# Running the TTGammaProcessor

This cell will copy the test files from their location on eos to your local area. This only needs to be done once!

In [None]:
%load_ext autoreload
from coffea import util, processor
from coffea.nanoevents import NanoEventsFactory, NanoAODSchema

List of samples to be run on (fileset variable) and a dictionary containing the number of events processed for each sample

In [None]:
fileset = {
    "TTGamma_SingleLept": [
        "root://cmseos.fnal.gov//store/user/cmsdas/2020/long_exercises/TTGamma/TestFiles/TTGamma_1l.root"
    ],
    "TTbarPowheg_Semilept": [
        "root://cmseos.fnal.gov//store/user/cmsdas/2020/long_exercises/TTGamma/TestFiles/TTbar_1l.root"
    ],
    "W4jets": [
        "root://cmseos.fnal.gov//store/user/cmsdas/2020/long_exercises/TTGamma/TestFiles/W4Jets.root"
    ],
    "WGamma_01J_5f": [
        "root://cmseos.fnal.gov//store/user/cmsdas/2020/long_exercises/TTGamma/TestFiles/WGamma.root"
    ],
    "ZGamma_01J_5f_lowMass": [
        "root://cmseos.fnal.gov//store/user/cmsdas/2020/long_exercises/TTGamma/TestFiles/ZGamma.root"
    ],
}

Run the TTGammaProcessor on the list of files included in fileset.

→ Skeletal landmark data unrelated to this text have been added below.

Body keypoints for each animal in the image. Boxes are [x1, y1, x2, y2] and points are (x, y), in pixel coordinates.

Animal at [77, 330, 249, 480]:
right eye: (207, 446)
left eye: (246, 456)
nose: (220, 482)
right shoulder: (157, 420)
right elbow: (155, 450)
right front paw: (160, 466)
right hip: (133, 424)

You can specify the chunksize and maximum number of chunks to process from each sample (selecting a small number of events and one chunk will force coffea to process only a subset of the events for quicker debugging)

In [None]:
#autoreload forces the kernel to reload the processor to include any new changes
%autoreload 2
from ttgamma import TTGammaProcessor
import awkward as ak

import time
tstart = time.time()

#Run Coffea code using uproot
output = processor.run_uproot_job(
    fileset,
    "Events",
    TTGammaProcessor(isMC=True),
    processor.iterative_executor,
    executor_args={'schema': NanoAODSchema,'workers': 4},
    chunksize=10000,
    maxchunks=1,
)

elapsed = time.time() - tstart
print("Total time: %.1f seconds"%elapsed)

In [None]:
output

In [None]:
import hist
import matplotlib.pyplot as plt

# Group MC histograms                                                                                                                               
histList = [histo for key, histo in output.items()]
outputHist = processor.accumulate(histList)

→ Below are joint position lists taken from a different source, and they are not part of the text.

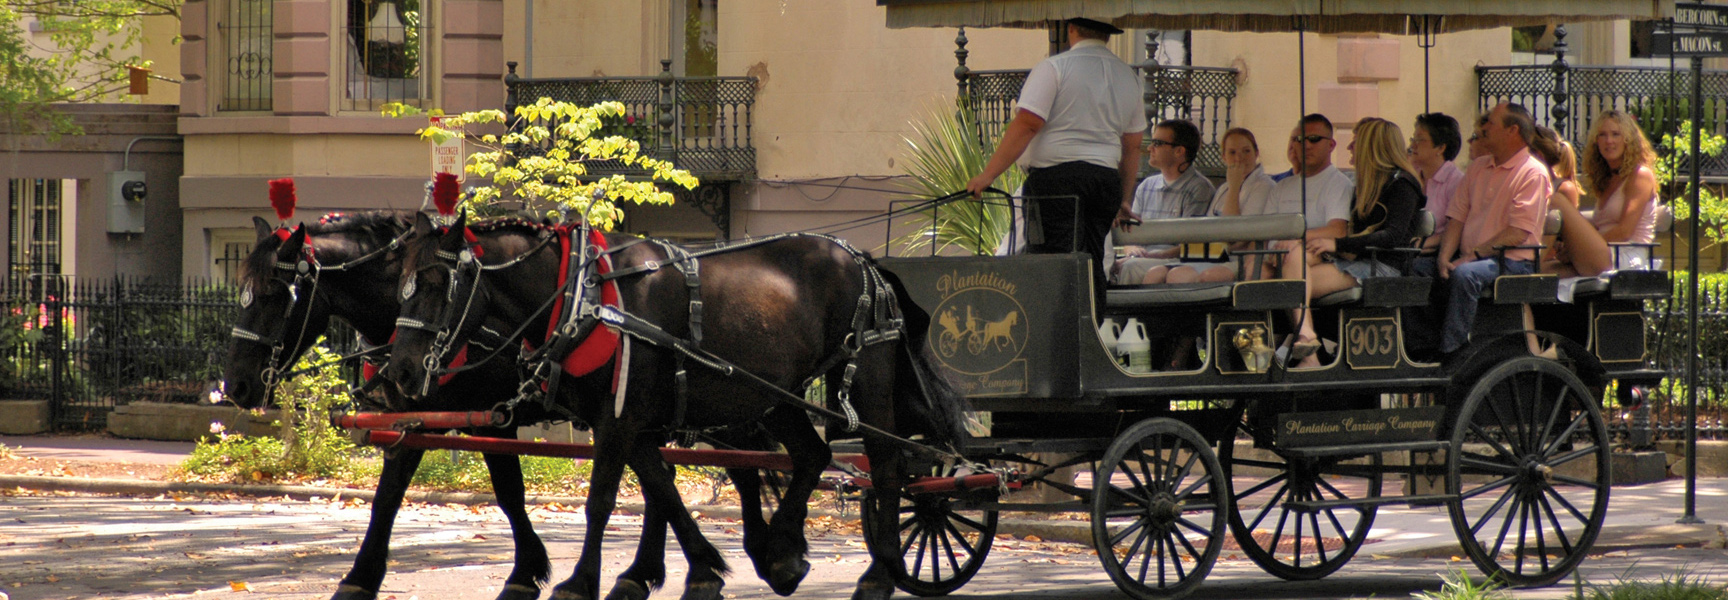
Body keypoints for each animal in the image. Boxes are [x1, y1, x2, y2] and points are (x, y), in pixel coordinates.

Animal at [218, 211, 792, 600]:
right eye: (240, 292)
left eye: (273, 294)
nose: (237, 386)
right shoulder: (414, 418)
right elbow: (388, 498)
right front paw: (361, 577)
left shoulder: (493, 417)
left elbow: (509, 493)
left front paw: (525, 572)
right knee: (666, 479)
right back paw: (649, 572)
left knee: (736, 468)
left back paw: (751, 554)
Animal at [378, 212, 970, 600]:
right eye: (398, 283)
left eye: (435, 281)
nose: (399, 372)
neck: (585, 294)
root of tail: (862, 258)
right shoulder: (629, 422)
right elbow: (662, 489)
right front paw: (701, 567)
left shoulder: (618, 421)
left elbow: (602, 501)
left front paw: (580, 581)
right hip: (773, 391)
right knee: (811, 456)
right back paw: (782, 552)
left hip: (865, 372)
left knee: (887, 465)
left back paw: (879, 573)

h = outputHist['photon_chIso']
h = h[{'lepFlavor':sum}]
h = h[{'category':sum}]
h = h[{'systematic':'nominal'}]

h


In [None]:
h.plot1d(overlay='dataset')
plt.yscale('log')
plt.ylim(1e-4, 1000)

plt.legend()

In [None]:
expected = util.load("output_Expected.coffea")

hname = "photon_chIso"
for samp, histo in expected.items():
    mine = output[samp][hname].values()
    other = expected[samp][hname].values()
    if (~ak.all(mine == other)):
        print(key, ak.all(mine == other))
print('done!')

# Accessing Arrays Interactively

Below is an example of loading a NanoAOD file interactively. This can be very useful for developing the code, and debugging any issues. Use this area to build your intuition for working with Coffea and awkward arrays!

In [None]:
import awkward as ak
from coffea.nanoevents import NanoEventsFactory, NanoAODSchema

fname = fileset["TTGamma_SingleLept"][0]
events = NanoEventsFactory.from_root(fname, schemaclass=NanoAODSchema).events()

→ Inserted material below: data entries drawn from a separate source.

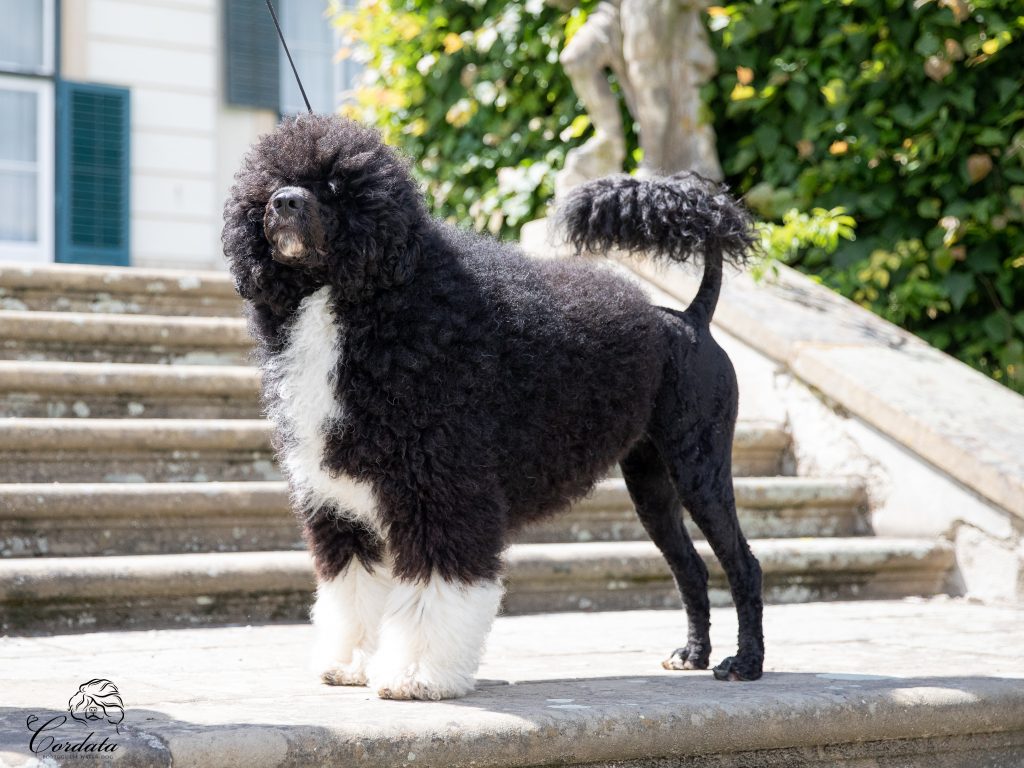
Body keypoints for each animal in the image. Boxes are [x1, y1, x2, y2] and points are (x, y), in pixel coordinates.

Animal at [222, 114, 762, 700]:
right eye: (272, 182)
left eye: (335, 187)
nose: (283, 203)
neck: (362, 305)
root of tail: (692, 317)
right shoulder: (341, 504)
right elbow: (355, 591)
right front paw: (352, 664)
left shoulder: (443, 490)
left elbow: (434, 590)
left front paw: (417, 676)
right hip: (650, 481)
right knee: (691, 568)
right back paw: (692, 655)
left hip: (699, 467)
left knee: (743, 564)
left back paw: (745, 663)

Once you have opened the file, you can explore its contents using the 'fields' syntax

In [None]:
events["Photon", "charge"] = 0
leadingMuon = ak.firsts(events.Muon)
leadingPhoton = ak.firsts(events.Photon)
leadingElectron = ak.firsts(events.Electron)

In [None]:
(leadingMuon + leadingPhoton).mass

In [None]:
mugammapairs = ak.cartesian({"mu":events.Muon, "gamma":events.Photon})
(mugammapairs.mu + mugammapairs.gamma).mass

In [None]:
leadingMuon

In [None]:
print(leadingMuon)

In [None]:
type(leadingMuon)

In [None]:
from ttgamma.scalefactors import mu_trig_err

mu_trig_err

In [None]:
mu_trig_err(1.2, 36)

In [None]:
events.Photon.matched_gen.fields

In [None]:
events.GenPart.fields

There is also a docstring for each of these variables in NanoAOD, which you can access using '?':

In [None]:
events.Jet.rawFactor?